Embora a visitação só deva iniciar em agosto, a casa já abriga o escritório da ACP, uma sala para reserva técnica e outra para restauro de obras de arte, um salão para oficinas, cursos e reuniões, e outro com acervo fotográfico das casas de pedra da região – algumas das quais foram construídas por Pietro Merlin. O restauro, que recebeu aporte de R$ 1,2 milhões pelo programa Pró-Cultura RS – Lei de Incentivo à Cultura (LIC), garantiu à entidade o direito de explorar a propriedade pelos próximos 20 anos. A intenção é que a casa passe a ajudar a contar a história da ACP, além de servir para abrigar exposições e eventos culturais e favorecer a comercialização de produtos dos empreendedores da região, com uma loja própria.
– A propriedade da família Merlin sempre teve impacto na paisagem da região, mas faltava a história para ser contada. Como Associação, sempre víamos nessa casa uma oportunidade de poder abrigar a memória e contar a própria história do projeto cultural Caminhos de Pedra. É esse sonho que estamos, enfim, podendo realizar – destaca a vice-presidente da ACP, Beatriz Paulus, que recebeu a reportagem em uma visita à casa na última semana.
MOMENTO DE RETOMADA
Com custo operacional estimado em R$ 18 mil mensais, Beatriz Paulus comenta que os recursos devem ser cobertos pela cobrança de ingressos e também por percentuais das vendas de produtos e obras de arte e artesanato, além de eventuais locações para eventos.
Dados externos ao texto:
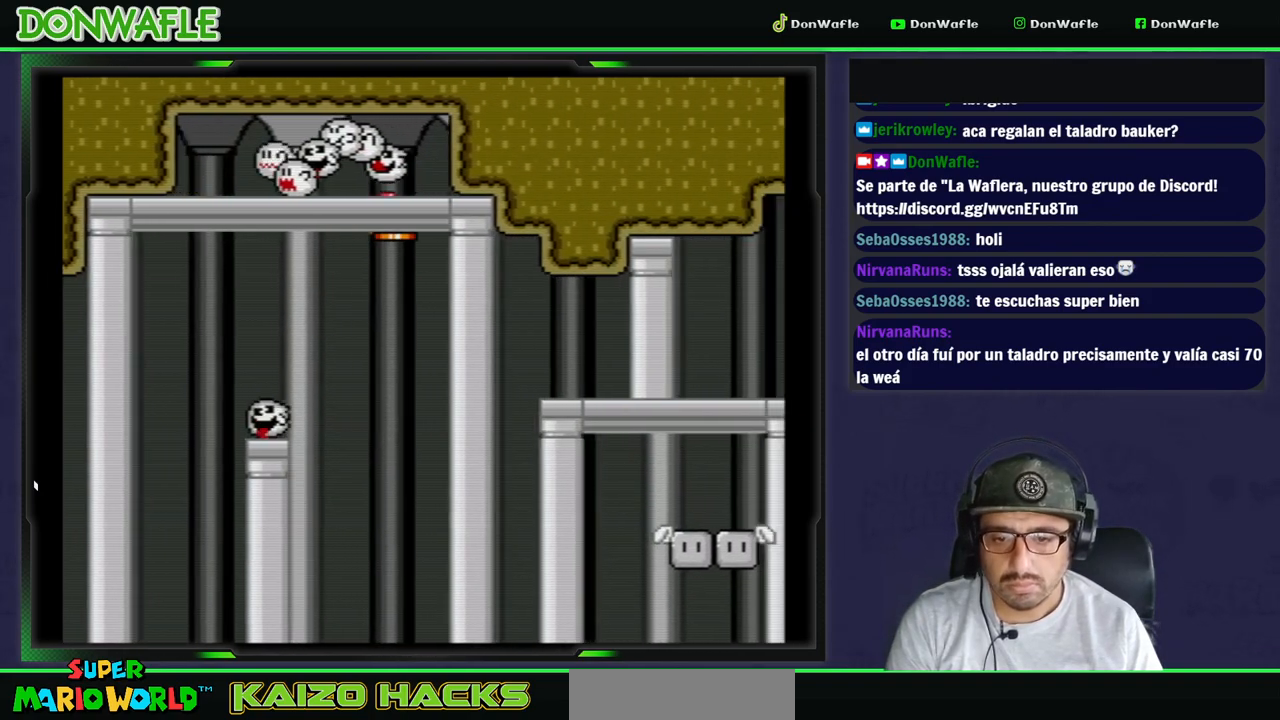
{"buttons": ["X", "DPAD_RIGHT"], "events": [[417, "A", "up"]]}
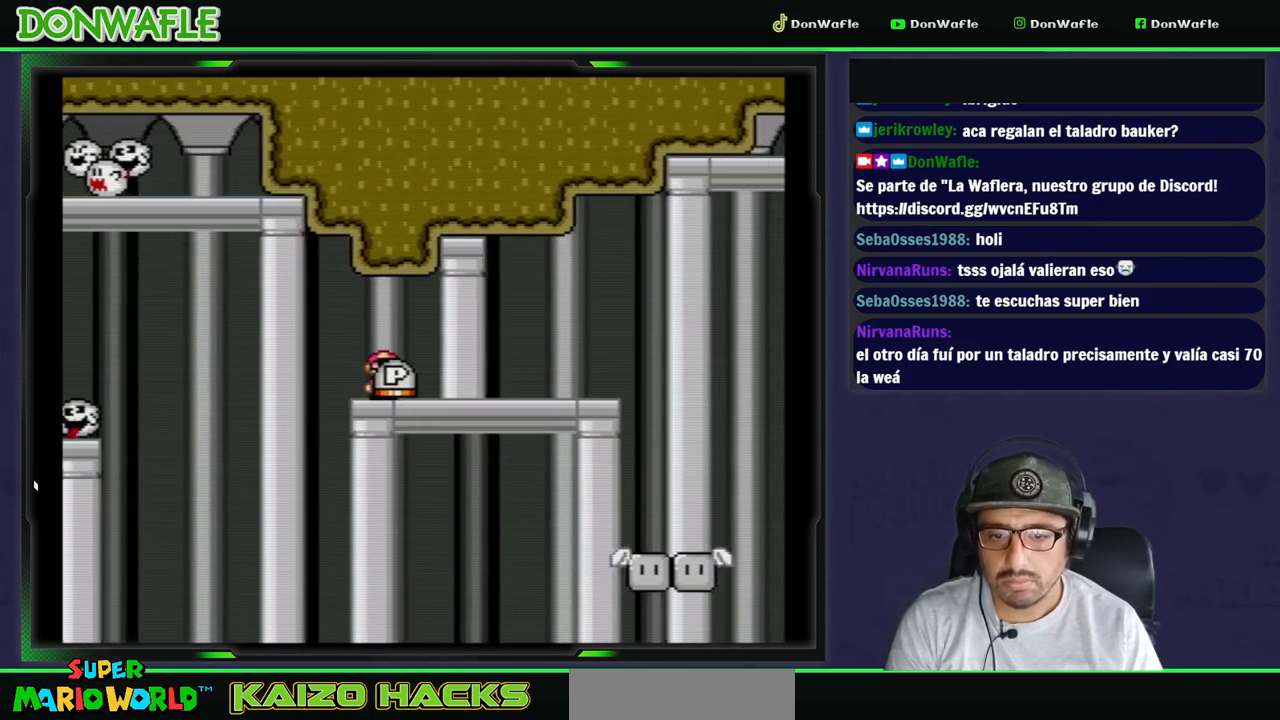
{"buttons": ["X"], "events": [[283, "DPAD_RIGHT", "up"]]}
A casa deve gerar pelo menos três empregos diretos, que são pessoas contratadas para guiar as visitas e atender o público, de quinta-feira a domingo. A ACP aguarda pelos trâmites da criação da pessoa jurídica da Casa da Memória Merlin para poder abrir as portas e dar continuidade à recuperação da parte externa da propriedade, que deve receber um palco e a revitalização de um lago anexo (que será feita em parceria com a Universidade de Caxias do Sul (UCS)).
– Esta inauguração se dá num momento que a Associação ainda busca se recuperar de uma perda muito significativa de arrecadação, devido à pandemia. O que nos mantém é a mensalidade paga pelos empreendimentos, que teve de ser flexibilizada devido a muitos terem ficado com as portas fechadas durante meses. A intenção é que a casa se torne autossuficiente a partir do seu funcionamento pleno – explica Beatriz.
Trajetória contada em objetos
Como uma das contrapartidas pelo usufruto da propriedade, os proprietários pediram a reserva de um espaço de memória das gerações anteriores, cuja memorabilia foi cedida pelos herdeiros e está exposta como um minimuseu. O espaço preserva o quarto com retrato de parede de Pietro Merlin e da sua esposa, Vera Varaschin, cama e parte da mobília que pertenceu ao casal, inclusive uma mala de viagens.
No cômodo onde era a cozinha da casa original, estão dispostos diversos itens do acervo dos Merlin, como instrumentos musicais, imagens religiosas e até um estojo contendo um terço e um crucifixo, que algum padre de uma época remota usava para dar extrema-unção aos moribundos. Ainda falta material explicativo para contextualizar a história dos objetos e a quem pertenceram, algo que está sendo providenciado pela família.
O minimuseu também abriga preciosidades da antiga marca de azeites Merlin, que pertenceu à terceira geração da família e chegou a ser muito popular no Estado, com fábrica em Porto Alegre. Entre os itens estão antigas latas e recipientes dos produtos, que datam dos anos 1950, honrarias recebidas pela empresa, equipamentos de testes de qualidade, máquina registradora e até um livro-caixa.